EXERCISE REQUIREMENTS. For the records below, output word for word the lines from the one with "Juni 2014 (1 Eintrag)" up to and including the one with "Casa Central". No pictures.

--------

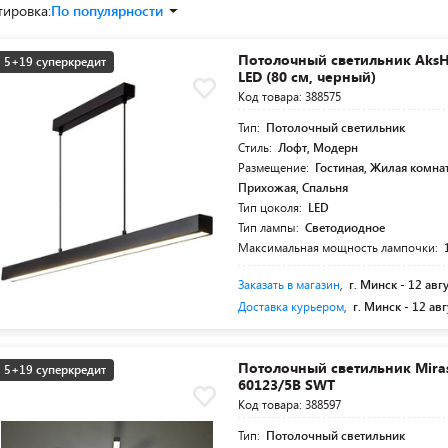
тировка:
По популярности
Потолочный светильник AksH
5+19 суперкредит
LED (80 см, черный)
Код товара: 388575
Тип:
Потолочный светильник
Стиль:
Лофт, Модерн
Размещение:
Гостиная, Жилая комнат
Прихожая, Спальня
Тип цоколя:
LED
Тип лампы:
Светодиодное
Максимальная мощность лампочки:
Заказать в магазин
,
г. Минск -
12 авг
Доставка курьером
,
г. Минск -
12 авг
Потолочный светильник Miras
5+19 суперкредит
60123/5B SWT
Код товара: 388597
Тип:
Потолочный светильник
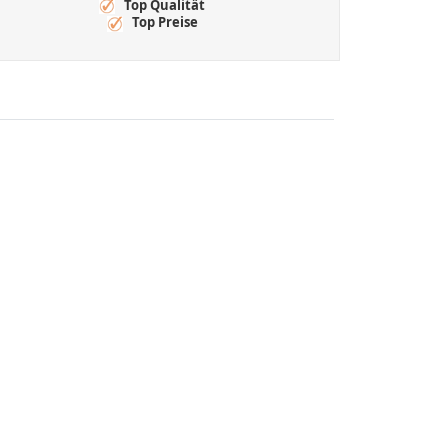
Top Qualität
Top Preise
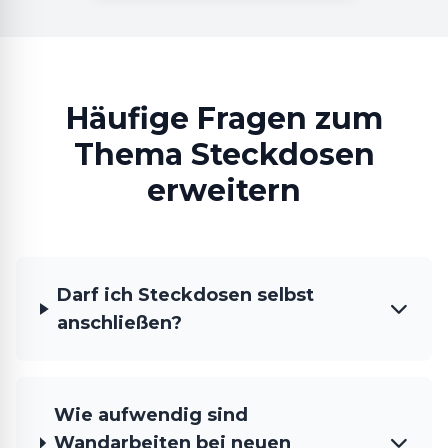
Häufige Fragen zum
Thema Steckdosen
erweitern
Darf ich Steckdosen selbst
anschließen?
Wie aufwendig sind
Wandarbeiten bei neuen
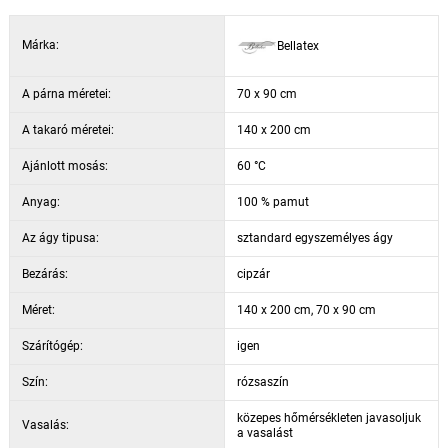
Márka:
Bellatex
A párna méretei:
70 x 90 cm
A takaró méretei:
140 x 200 cm
Ajánlott mosás:
60 °C
Anyag:
100 % pamut
Az ágy tipusa:
sztandard egyszemélyes ágy
Bezárás:
cipzár
Méret:
140 x 200 cm, 70 x 90 cm
Szárítógép:
igen
Szín:
rózsaszín
közepes hőmérsékleten javasoljuk
Vasalás:
a vasalást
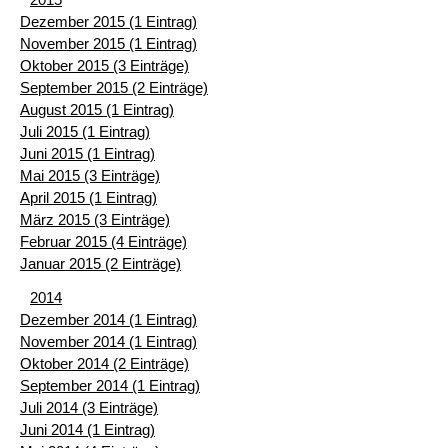
Dezember 2015 (1 Eintrag)
November 2015 (1 Eintrag)
Oktober 2015 (3 Einträge)
September 2015 (2 Einträge)
August 2015 (1 Eintrag)
Juli 2015 (1 Eintrag)
Juni 2015 (1 Eintrag)
Mai 2015 (3 Einträge)
April 2015 (1 Eintrag)
März 2015 (3 Einträge)
Februar 2015 (4 Einträge)
Januar 2015 (2 Einträge)
2014
Dezember 2014 (1 Eintrag)
November 2014 (1 Eintrag)
Oktober 2014 (2 Einträge)
September 2014 (1 Eintrag)
Juli 2014 (3 Einträge)
Juni 2014 (1 Eintrag)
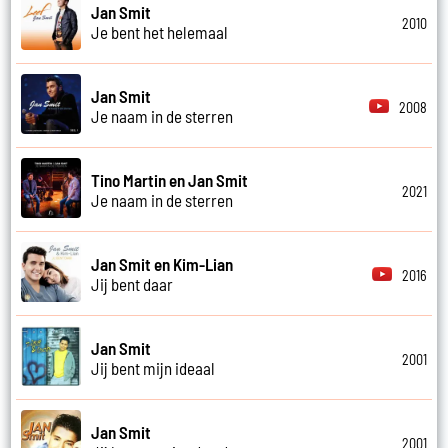
Jan Smit
2010
Je bent het helemaal
Jan Smit
2008
Je naam in de sterren
Tino Martin en Jan Smit
2021
Je naam in de sterren
Jan Smit en Kim-Lian
2016
Jij bent daar
Jan Smit
2001
Jij bent mijn ideaal
Jan Smit
2001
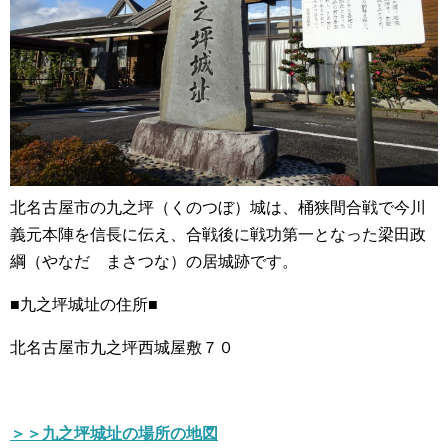
北名古屋市の九之坪（くのつぼ）城は、桶狭間合戦で今川
義元本陣を信長に伝え、合戦後に戦功第一となった梁田政
綱（やなだ まさつな）の居城跡です。
■九之坪城址の住所■
北名古屋市九之坪西城屋敷７０
＞＞九之坪城址の場所の地図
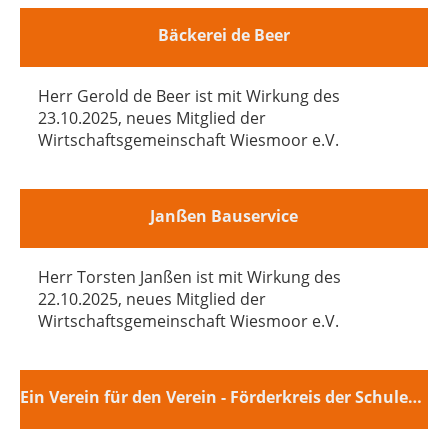
Bäckerei de Beer
Herr Gerold de Beer ist mit Wirkung des
23.10.2025, neues Mitglied der
Wirtschaftsgemeinschaft Wiesmoor e.V.
Janßen Bauservice
Herr Torsten Janßen ist mit Wirkung des
22.10.2025, neues Mitglied der
Wirtschaftsgemeinschaft Wiesmoor e.V.
Ein Verein für den Verein - Förderkreis der Schulen Wiesmoors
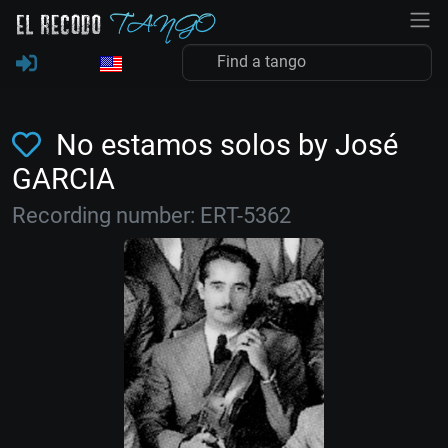
No estamos solos by José
GARCIA
Recording number: ERT-5362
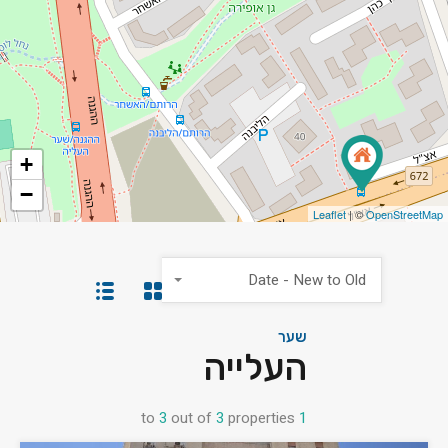
+
−
Leaflet
| ©
OpenStreetMap
Date - New to Old
שער
העלייה
to
3
out of
3
properties
1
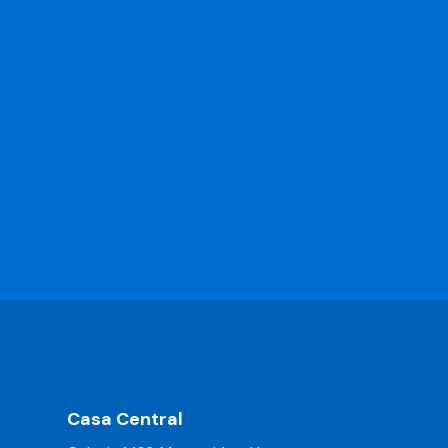
Casa Central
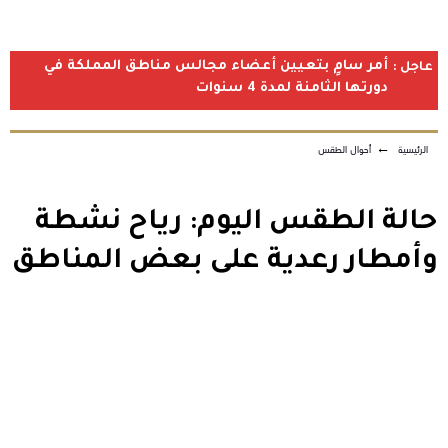
أمر سامٍ بتعيين أعضاء مجالس مناطق المملكة في
عاجل :
دورتها الثامنة لمدة 4 سنوات
الرئيسية
←
أحوال الطقس
حالة الطقس اليوم: رياح نشطة
وأمطار رعدية على بعض المناطق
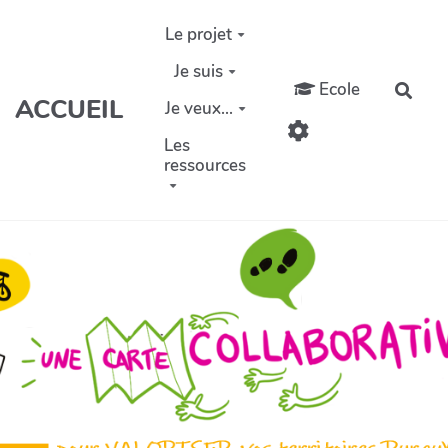
Aller au contenu principal
Le projet
Je suis
Ecole
Rech
ACCUEIL
Je veux...
Les
ressources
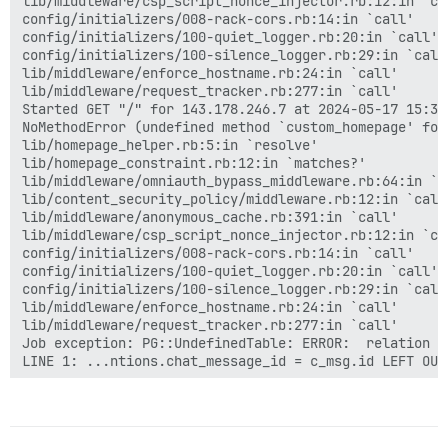
lib/middleware/csp_script_nonce_injector.rb:12:in `cal
config/initializers/008-rack-cors.rb:14:in `call'

config/initializers/100-quiet_logger.rb:20:in `call'

config/initializers/100-silence_logger.rb:29:in `call'
lib/middleware/enforce_hostname.rb:24:in `call'

lib/middleware/request_tracker.rb:277:in `call'

Started GET "/" for 143.178.246.7 at 2024-05-17 15:31:
NoMethodError (undefined method `custom_homepage' for
lib/homepage_helper.rb:5:in `resolve'

lib/homepage_constraint.rb:12:in `matches?'

lib/middleware/omniauth_bypass_middleware.rb:64:in `ca
lib/content_security_policy/middleware.rb:12:in `call'
lib/middleware/anonymous_cache.rb:391:in `call'

lib/middleware/csp_script_nonce_injector.rb:12:in `cal
config/initializers/008-rack-cors.rb:14:in `call'

config/initializers/100-quiet_logger.rb:20:in `call'

config/initializers/100-silence_logger.rb:29:in `call'
lib/middleware/enforce_hostname.rb:24:in `call'

lib/middleware/request_tracker.rb:277:in `call'

Job exception: PG::UndefinedTable: ERROR:  relation "
LINE 1: ...ntions.chat_message_id = c_msg.id LEFT OUT
                                                      
Started GET "/" for 143.178.246.7 at 2024-05-17 15:33:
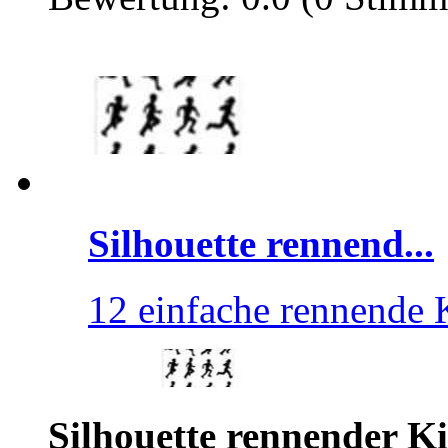
Silhouette rennend...
12 einfache rennende 
Silhouette rennender K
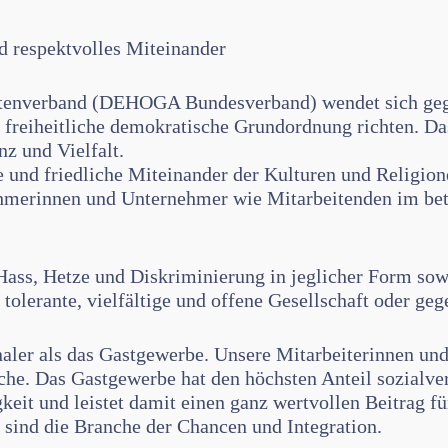
d respektvolles Miteinander
ättenverband (DEHOGA Bundesverband) wendet sich geg
re freiheitliche demokratische Grundordnung richten. D
nz und Vielfalt.
e und friedliche Miteinander der Kulturen und Religion
hmerinnen und Unternehmer wie Mitarbeitenden im betr
ss, Hetze und Diskriminierung in jeglicher Form sowi
e tolerante, vielfältige und offene Gesellschaft oder g
aler als das Gastgewerbe. Unsere Mitarbeiterinnen und 
nche. Das Gastgewerbe hat den höchsten Anteil sozialve
keit und leistet damit einen ganz wertvollen Beitrag f
 sind die Branche der Chancen und Integration.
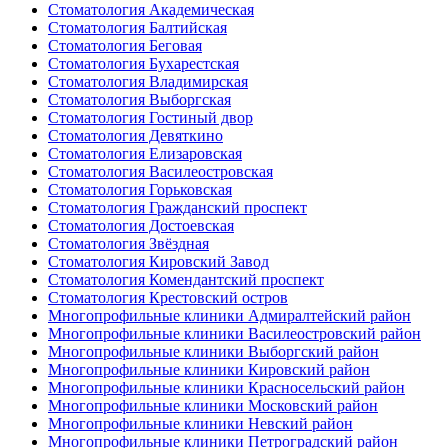
Стоматология Академическая
Стоматология Балтийская
Стоматология Беговая
Стоматология Бухарестская
Стоматология Владимирская
Стоматология Выборгская
Стоматология Гостиный двор
Стоматология Девяткино
Стоматология Елизаровская
Стоматология Василеостровская
Стоматология Горьковская
Стоматология Гражданский проспект
Стоматология Достоевская
Стоматология Звёздная
Стоматология Кировский Завод
Стоматология Комендантский проспект
Стоматология Крестовский остров
Многопрофильные клиники Адмиралтейский район
Многопрофильные клиники Василеостровский район
Многопрофильные клиники Выборгский район
Многопрофильные клиники Кировский район
Многопрофильные клиники Красносельский район
Многопрофильные клиники Московский район
Многопрофильные клиники Невский район
Многопрофильные клиники Петроградский район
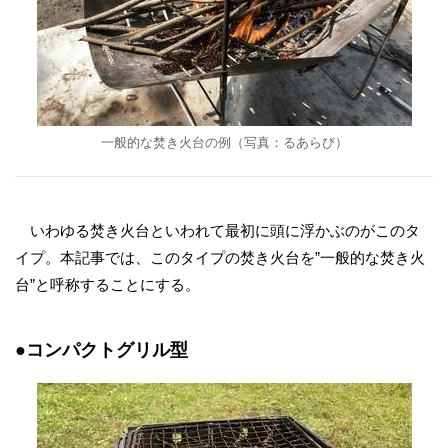
一般的な焚き火台の例（写真：るあらび）
いわゆる焚き火台といわれて最初に頭に浮かぶのがこのタ
イプ。本記事では、このタイプの焚き火台を”一般的な焚き火
台”と呼称することにする。
●コンパクトグリル型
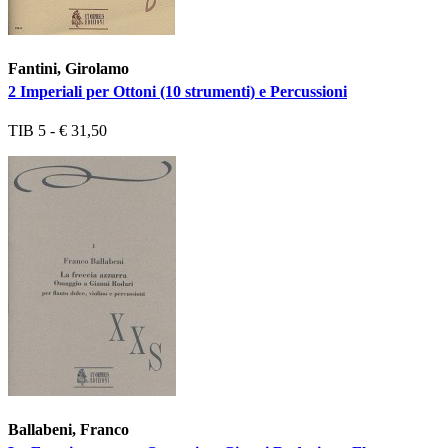
Fantini, Girolamo
2 Imperiali per Ottoni (10 strumenti) e Percussioni
TIB 5 - € 31,50
Ballabeni, Franco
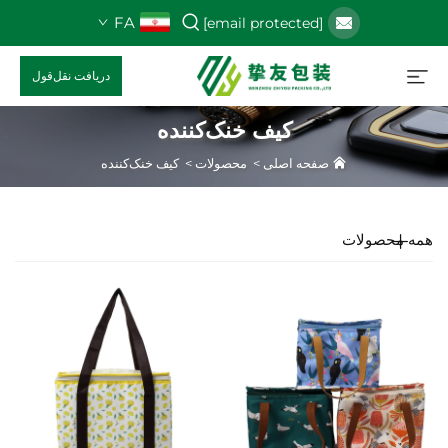
FA
[email protected]
دریافت نقل‌قول
کیف خنک‌کننده
فحه اصلی
>
محصولات
>
کیف خنک‌کننده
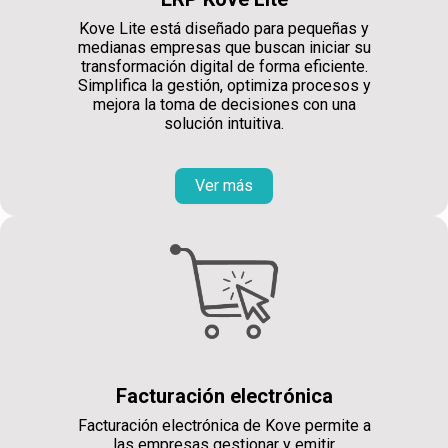
Kove Lite está diseñado para pequeñas y
medianas empresas que buscan iniciar su
transformación digital de forma eficiente.
Simplifica la gestión, optimiza procesos y
mejora la toma de decisiones con una
solución intuitiva.
Ver más
Facturación electrónica
Facturación electrónica de Kove permite a
las empresas gestionar y emitir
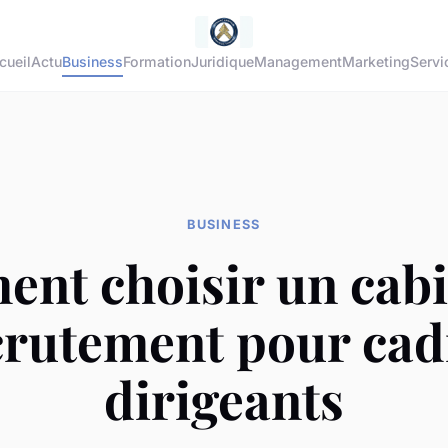
cueil
Actu
Business
Formation
Juridique
Management
Marketing
Servi
BUSINESS
nt choisir un cabi
crutement pour cad
dirigeants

--------

WRITTEN RESPONSE.
Juni 2014 (1 Eintrag)
Jan Smit
2010
Je bent het helemaal
Jan Smit
2008
Je naam in de sterren
Tino Martin en Jan Smit
2021
Je naam in de sterren
Jan Smit en Kim-Lian
2016
Jij bent daar
Jan Smit
2001
Jij bent mijn ideaal
Jan Smit
2001
北名古屋市の九之坪（くのつぼ）城は、桶狭間合戦で今川
義元本陣を信長に伝え、合戦後に戦功第一となった梁田政
綱（やなだ まさつな）の居城跡です。
■九之坪城址の住所■
北名古屋市九之坪西城屋敷７０
＞＞九之坪城址の場所の地図
Bäckerei de Beer
Herr Gerold de Beer ist mit Wirkung des
23.10.2025, neues Mitglied der
Wirtschaftsgemeinschaft Wiesmoor e.V.
Janßen Bauservice
Herr Torsten Janßen ist mit Wirkung des
22.10.2025, neues Mitglied der
Wirtschaftsgemeinschaft Wiesmoor e.V.
Ein Verein für den Verein - Förderkreis der Schulen Wiesmoors
No estamos solos by José
GARCIA
Recording number: ERT-5362
+
−
Leaflet
| ©
OpenStreetMap
Date - New to Old
שער
העלייה
to
3
out of
3
properties
1
Casa Central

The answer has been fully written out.